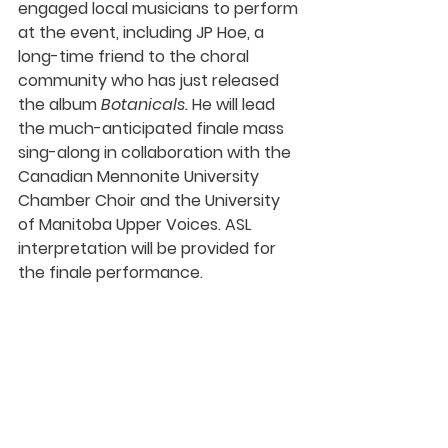
engaged local musicians to perform 
at the event, including 
JP Hoe
, a 
long-time friend to the choral 
community who has just released 
the album 
Botanicals. 
He will lead 
the much-anticipated finale mass 
sing-along in collaboration with the 
Canadian Mennonite University 
Chamber Choir and the University 
of Manitoba Upper Voices. ASL 
interpretation will be provided for 
the finale performance. 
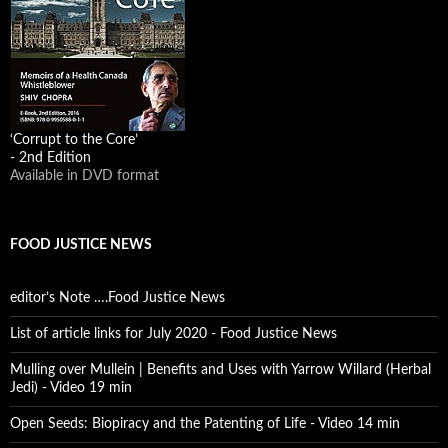
‘Corrupt to the Core’
- 2nd Edition
Available in DVD format
FOOD JUSTICE NEWS
editor’s Note ….Food Justice News
List of article links for July 2020 - Food Justice News
Mulling over Mullein | Benefits and Uses with Yarrow Willard (Herbal
Jedi) - Video 19 min
Open Seeds: Biopiracy and the Patenting of Life - Video 14 min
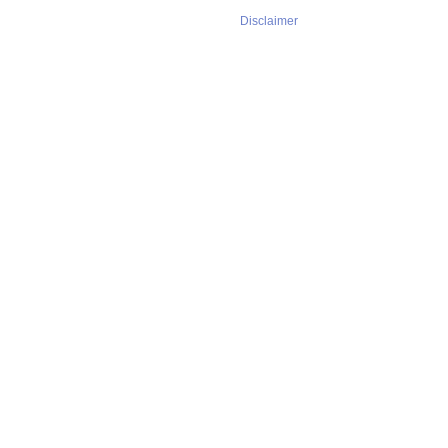
Disclaimer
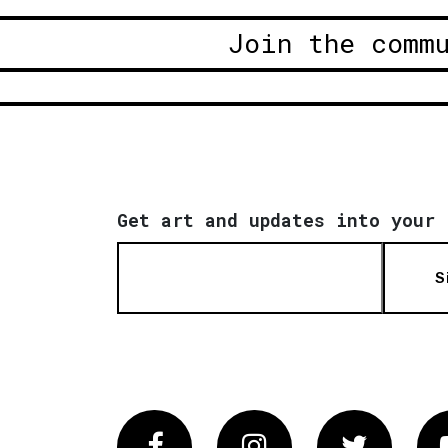
Join the comm
Get art and updates into your 
S
Facebook
Instagram
Twitter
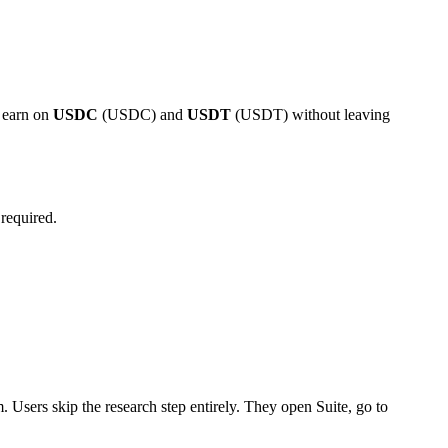
s earn on
USDC
(USDC) and
USDT
(USDT) without leaving
required.
m. Users skip the research step entirely. They open Suite, go to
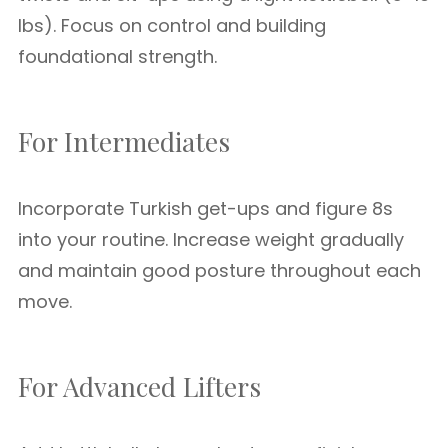
lbs). Focus on control and building
foundational strength.
For Intermediates
Incorporate Turkish get-ups and figure 8s
into your routine. Increase weight gradually
and maintain good posture throughout each
move.
For Advanced Lifters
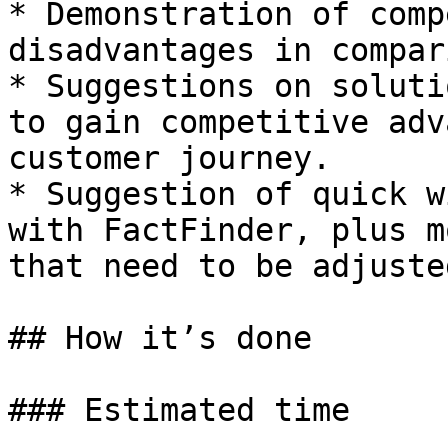
* Demonstration of comp
disadvantages in compari
* Suggestions on soluti
to gain competitive adv
customer journey​.

* Suggestion of quick w
with FactFinder, plus m
that need to be adjusted
## How it’s done

### Estimated time
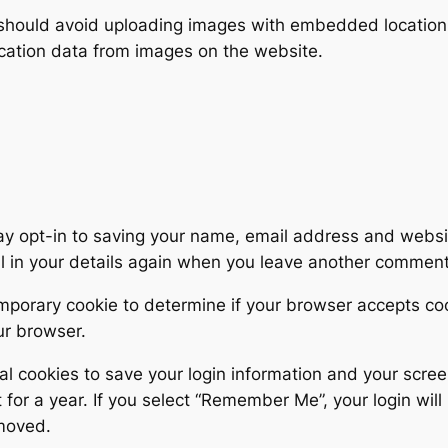
 should avoid uploading images with embedded location d
cation data from images on the website.
ay opt-in to saving your name, email address and websit
ll in your details again when you leave another comment.
 temporary cookie to determine if your browser accepts c
ur browser.
al cookies to save your login information and your scree
for a year. If you select “Remember Me”, your login will 
emoved.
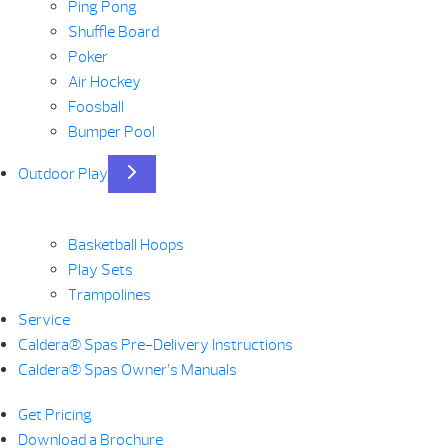
Ping Pong
Shuffle Board
Poker
Air Hockey
Foosball
Bumper Pool
Outdoor Play
Basketball Hoops
Play Sets
Trampolines
Service
Caldera® Spas Pre-Delivery Instructions
Caldera® Spas Owner’s Manuals
Get Pricing
Download a Brochure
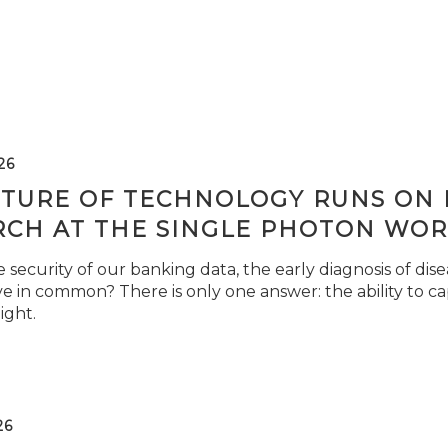
26
TURE OF TECHNOLOGY RUNS ON L
RCH AT THE SINGLE PHOTON WOR
security of our banking data, the early diagnosis of di
e in common? There is only one answer: the ability to ca
light.
26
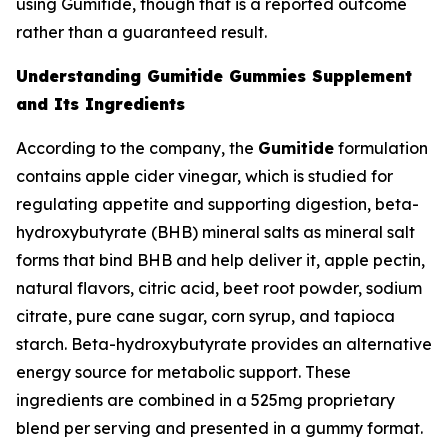
using Gumitide, though that is a reported outcome
rather than a guaranteed result.
Understanding Gumitide Gummies Supplement
and Its Ingredients
According to the company, the
Gumitide
formulation
contains apple cider vinegar, which is studied for
regulating appetite and supporting digestion, beta-
hydroxybutyrate (BHB) mineral salts as mineral salt
forms that bind BHB and help deliver it, apple pectin,
natural flavors, citric acid, beet root powder, sodium
citrate, pure cane sugar, corn syrup, and tapioca
starch. Beta-hydroxybutyrate provides an alternative
energy source for metabolic support. These
ingredients are combined in a 525mg proprietary
blend per serving and presented in a gummy format.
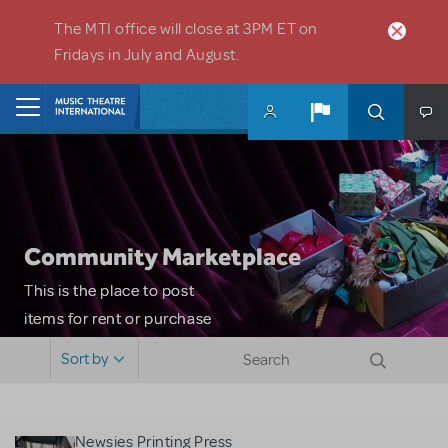
Skip to main content
The MTI office will close at 3PM ET on
Fridays in July and August.
Home
Community Marketplace
This is the place to post
items for rent or purchase
and locate props, sets,
Sort by
costumes and more. Please
note: MTI does not screen
or control users who may
Newsies Printing Press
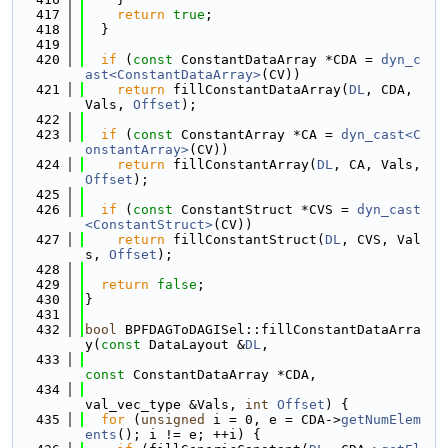
  417
return
true
;
  418
  }
  419
  420
if
 (
const
 ConstantDataArray *CDA = 
dyn_c
ast<ConstantDataArray>
(CV))
  421
return
 fillConstantDataArray(
DL
, CDA, 
Vals, 
Offset
);
  422
  423
if
 (
const
 ConstantArray *CA = 
dyn_cast<C
onstantArray>
(CV))
  424
return
 fillConstantArray(
DL
, CA, Vals, 
Offset
);
  425
  426
if
 (
const
 ConstantStruct *CVS = 
dyn_cast
<ConstantStruct>
(CV))
  427
return
 fillConstantStruct(
DL
, CVS, Val
s, 
Offset
);
  428
  429
return
false
;
  430
}
  431
  432
bool
 BPFDAGToDAGISel::fillConstantDataArra
y(
const
 DataLayout &
DL
,
  433
const
 ConstantDataArray *CDA,
  434
val_vec_type &Vals, 
int
Offset
) {
  435
for
 (
unsigned
 i = 0, e = CDA->
getNumElem
ents
(); i != e; ++i) {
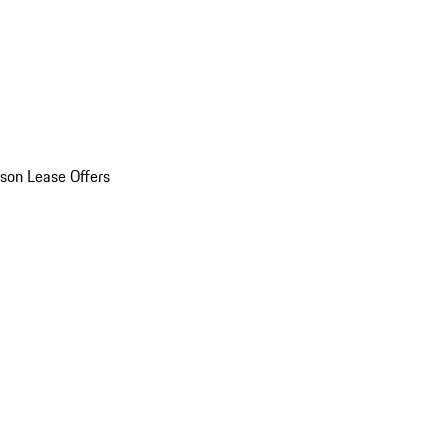
son Lease Offers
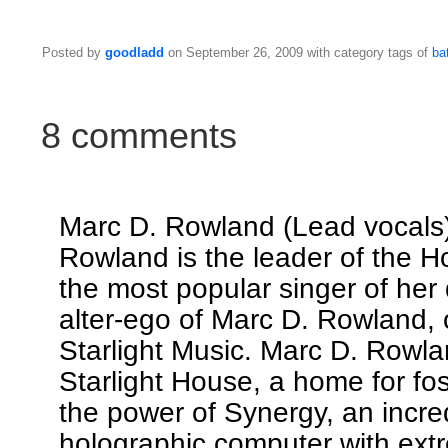
Posted by
goodladd
on September 26, 2009 with category tags of
bat
8 comments
Marc D. Rowland (Lead vocals
Rowland is the leader of the 
the most popular singer of her 
alter-ego of Marc D. Rowland,
Starlight Music. Marc D. Rowla
Starlight House, a home for fos
the power of Synergy, an incre
holographic computer with ext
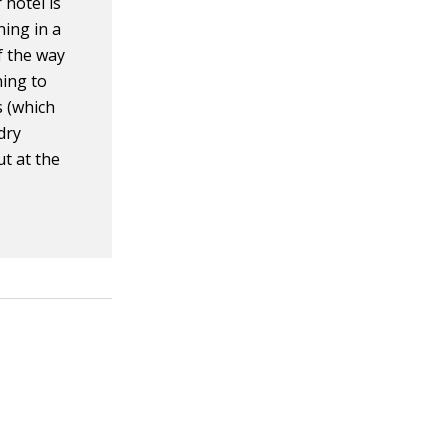
 hotel is
ning in a
f the way
ning to
s (which
dry
ut at the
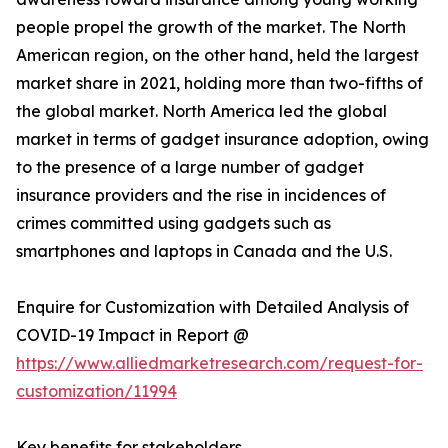
people propel the growth of the market. The North
American region, on the other hand, held the largest
market share in 2021, holding more than two-fifths of
the global market. North America led the global
market in terms of gadget insurance adoption, owing
to the presence of a large number of gadget
insurance providers and the rise in incidences of
crimes committed using gadgets such as
smartphones and laptops in Canada and the U.S.
Enquire for Customization with Detailed Analysis of
COVID-19 Impact in Report @
https://www.alliedmarketresearch.com/request-for-
customization/11994
Key benefits for stakeholders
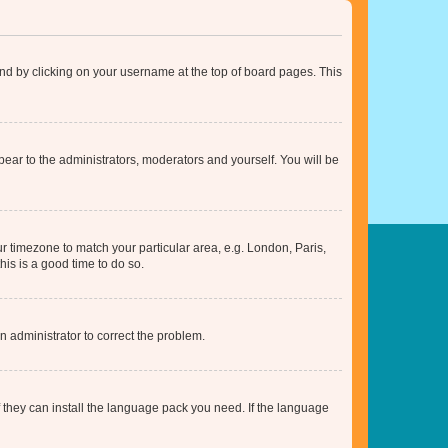
found by clicking on your username at the top of board pages. This
ppear to the administrators, moderators and yourself. You will be
our timezone to match your particular area, e.g. London, Paris,
his is a good time to do so.
an administrator to correct the problem.
f they can install the language pack you need. If the language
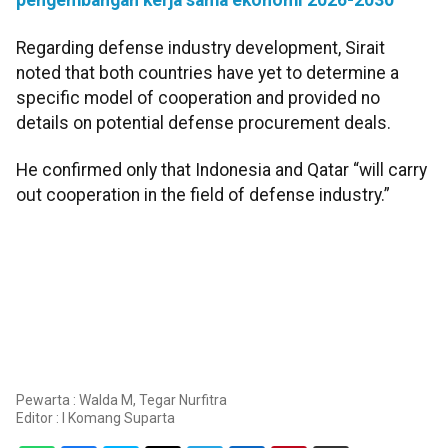
pengembangan kerja sama ekonomi 2026-2030
Regarding defense industry development, Sirait
noted that both countries have yet to determine a
specific model of cooperation and provided no
details on potential defense procurement deals.
He confirmed only that Indonesia and Qatar “will carry
out cooperation in the field of defense industry.”
Pewarta : Walda M, Tegar Nurfitra
Editor :
I Komang Suparta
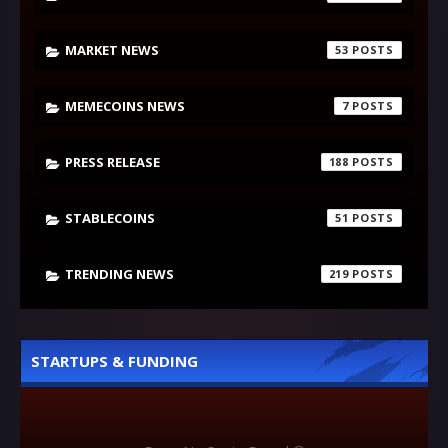
MARKET NEWS
53
MEMECOINS NEWS
7
PRESS RELEASE
188
STABLECOINS
51
TRENDING NEWS
219
STARTUPS & FUNDING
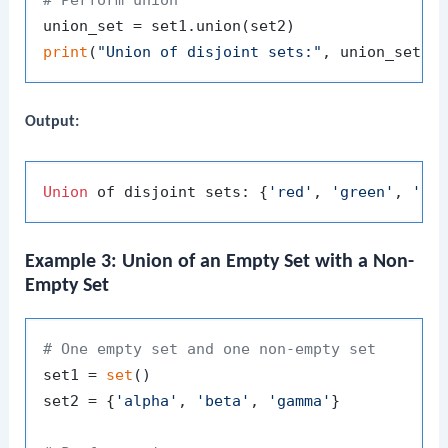
print
(
"Union of disjoint sets:"
Output:
Union
 of disjoint sets: {
'red'
, 
'green'
, 
'bl
Example 3: Union of an Empty Set with a Non-
Empty Set
# One empty set and one non-empty set
set1 = 
set
()

set2 = {
'alpha'
, 
'beta'
, 
'gamma'
}
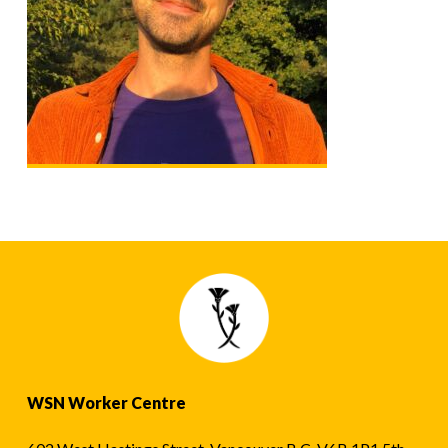
WSN Worker Centre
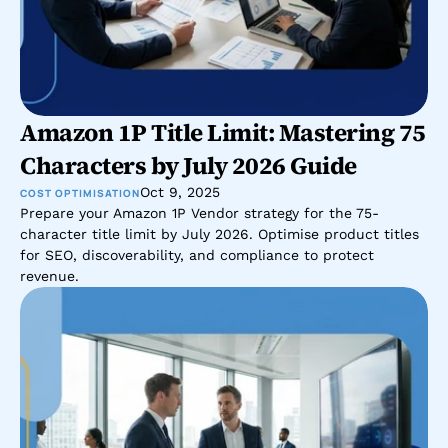
Amazon 1P Title Limit: Mastering 75 
Characters by July 2026 Guide
Oct 9, 2025
COST OPTIMISATION
Prepare your Amazon 1P Vendor strategy for the 75-
character title limit by July 2026. Optimise product titles 
for SEO, discoverability, and compliance to protect 
revenue.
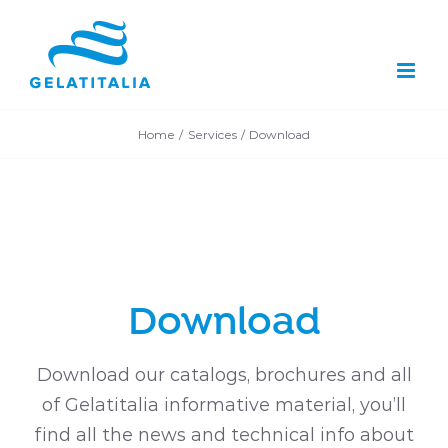
Skip
to
content
Home
Services
Download
Download
Download our catalogs, brochures and all
of Gelatitalia informative material, you’ll
find all the news and technical info about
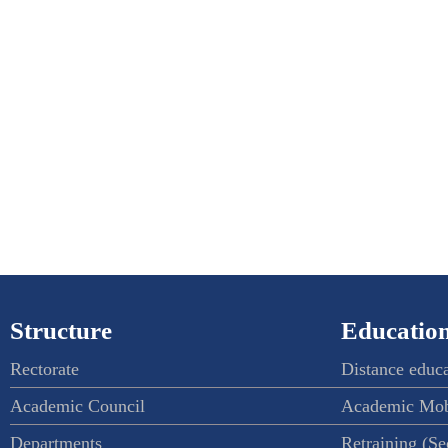
Structure
Education
Rectorate
Distance educ
Academic Council
Academic Mob
Departments
Retraining (S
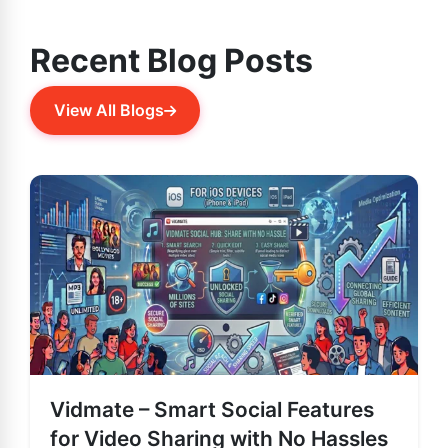
Recent Blog Posts
View All Blogs
Vidmate – Smart Social Features
for Video Sharing with No Hassles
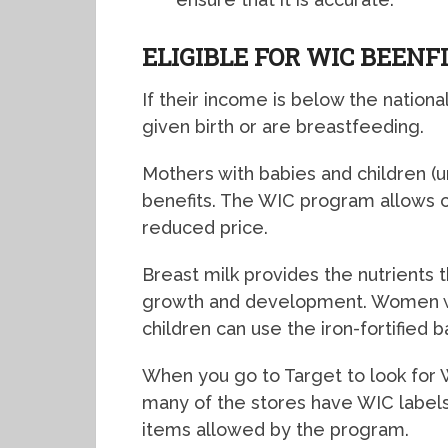
ELIGIBLE FOR WIC BEENF
If their income is below the natio
given birth or are breastfeeding.
Mothers with babies and children (u
benefits. The WIC program allows cl
reduced price.
Breast milk provides the nutrients 
growth and development. Women who
children can use the iron-fortified 
When you go to Target to look for W
many of the stores have WIC labels 
items allowed by the program.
-------
[ABOUT THIS EXERCISE]
Answer with one number, namely how many lines of the material hold the string "Spas".

[ANSWER FOR THIS EXERCISE]
2